The second week proved to be as eventful as the first. Still no rider or team seems capable of dominating the race outright, in its self I’d suggest evidence of decreased incidences of rider doping. After the first Alpine stage I got a little carried away, praising T-Mobile’s new anti-doping credo. Their young rider Linus Gerdemann, who won both the stage and the yellow jersey on stage 7 into Le-Grand-Bornand, offered hope that things were starting to change.
Gerdemann’s grip on the jersey lasted exactly 24 hours, and although not himself implicated in any scandal, his team’s anti doping stance began to look questionable when on Wednesday it emerged that Patrik Sinkewitz had tested positive for abnormal levels of testosterone at training camp in June. The permitted levels of testosterone are fixed at 4:1, and Sinkewitz registered a mighty 24:1, outdoing even Floyd Landis.
Although the tests aren’t complete on Sinkewitz’s ‘B’ sample, it would need a pretty dramatic failure of laboratory testing procedures to exonerate the rider. German TV decided not to wait, immediately pulling the plug on their live TV coverage. After Ullrich, Zabel and almost everybody connected with the mighty Team Telekom of the late ‘90s had been caught or confessed to doping, patience finally snapped. With many sponsors nervous about the continuing image problems of the sport, this race needs to be a Tour of Renewal even more than the post-Festina edition of the race in 1999.
On the road, it all went wrong for young Gerdemann on Stage 8, cracking on the climb to Tignes and losing team leader Michael Rogers, who dislocated his shoulder in a heavy fall on the final descent of the day. Michael Rasmussen moved into yellow, where he has been ever since.
With Vinokourov in plaster and Klöden carrying a back injury, pundits began to mention notorious wheel-sucker Cadel Evans alongside Alejandro Valverde as the race’s eventual winner. Evans is a better time-triallist than Rasmussen, and it looked like he could win simply by being the rider least likely to have a bad day – the Armstrong formula. Fortunately the Dane had other ideas, doing the time-trial of his life on Saturday in Albi, increasing his overall lead, and then cracking Evans on Sunday’s thrilling stage to Plateau-de-Beille where he took almost 2 minutes out of the Aussie.
Of course it is worth mentioning that Rasmussen dominated the headlines for the wrong reasons on Thursday, being dropped from the Danish national team for missing two out of competition doping tests whilst training in Mexico in June. Rasmussen tackled the media questions head-on, and his explanations all sounded reasonable. An irate Christian Prudhomme, race director, clearly has faith in the rider, reminding the press that he has been tested on several occasions since and been found to be clear each time. Prudhomme even went as far as to criticise the Danish Federation for the timing of their announcement, right in the middle of the Tour.

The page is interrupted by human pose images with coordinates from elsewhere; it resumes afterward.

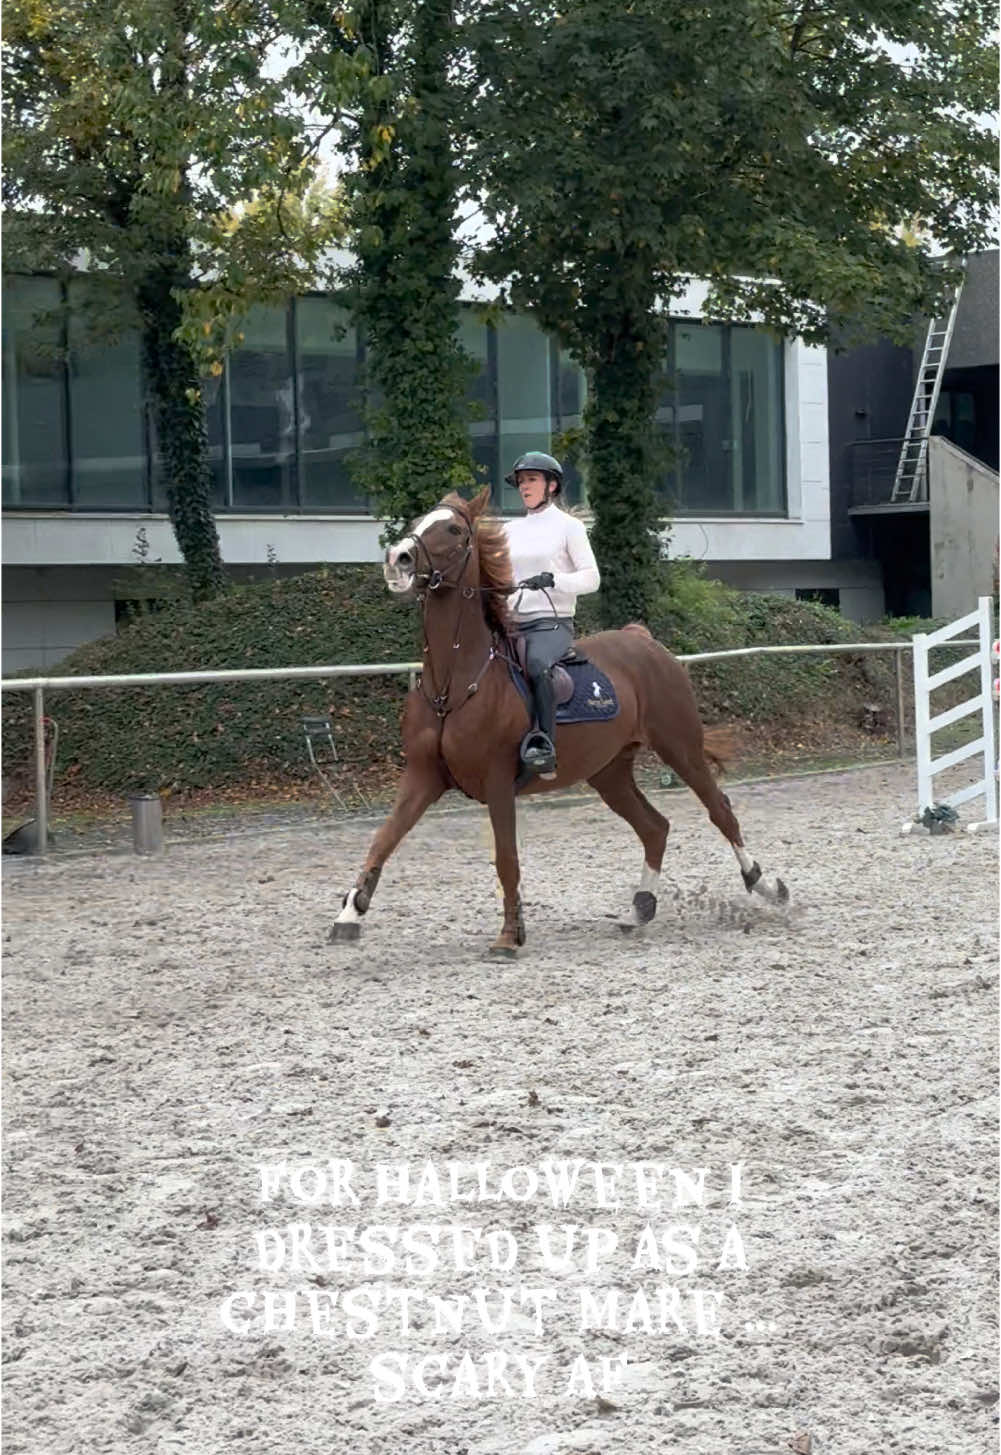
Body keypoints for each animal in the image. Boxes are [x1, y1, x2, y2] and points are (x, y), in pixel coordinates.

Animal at [330, 486, 788, 956]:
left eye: (454, 529)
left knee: (720, 811)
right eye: (418, 521)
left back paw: (766, 886)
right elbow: (383, 839)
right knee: (655, 827)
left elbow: (506, 858)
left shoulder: (497, 781)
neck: (452, 686)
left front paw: (510, 935)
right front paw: (349, 914)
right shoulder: (423, 776)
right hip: (609, 772)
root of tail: (644, 640)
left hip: (680, 747)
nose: (397, 559)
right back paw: (640, 908)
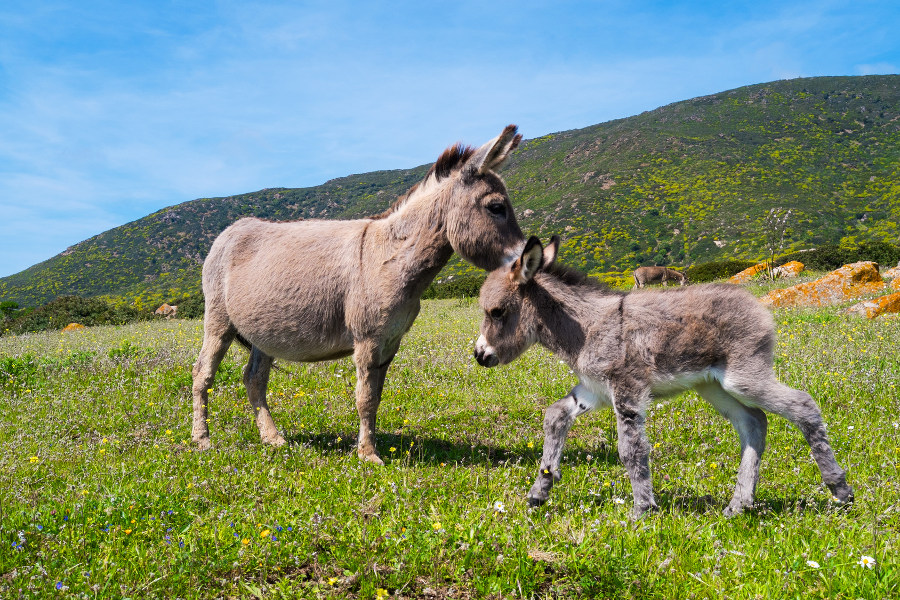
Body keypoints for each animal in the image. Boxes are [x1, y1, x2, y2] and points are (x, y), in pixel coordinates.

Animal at [474, 237, 856, 516]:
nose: (479, 356)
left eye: (497, 312)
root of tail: (755, 303)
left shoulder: (627, 390)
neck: (584, 327)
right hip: (712, 386)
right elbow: (554, 416)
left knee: (802, 405)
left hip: (743, 376)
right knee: (754, 422)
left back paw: (840, 490)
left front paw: (642, 511)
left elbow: (631, 449)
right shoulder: (594, 390)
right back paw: (738, 505)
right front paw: (540, 491)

It now looks as though only Alberto Contador, a time trial disaster next Saturday, or the fallout from his doping scandals can stop The Dane from taking an historic and hard-earned victory. The road seems to littered with riders of the Armstrong type this year – Valverde, Rogers, Vinokourov and Klöden to name but four – and a victory by a specialist climber would be one in the eye to formulaic racing. Assuming that Rasmussen has nothing to hide, I’ll be cheering next Sunday should he still be wearing yellow as the riders parade down the Champs Elysees.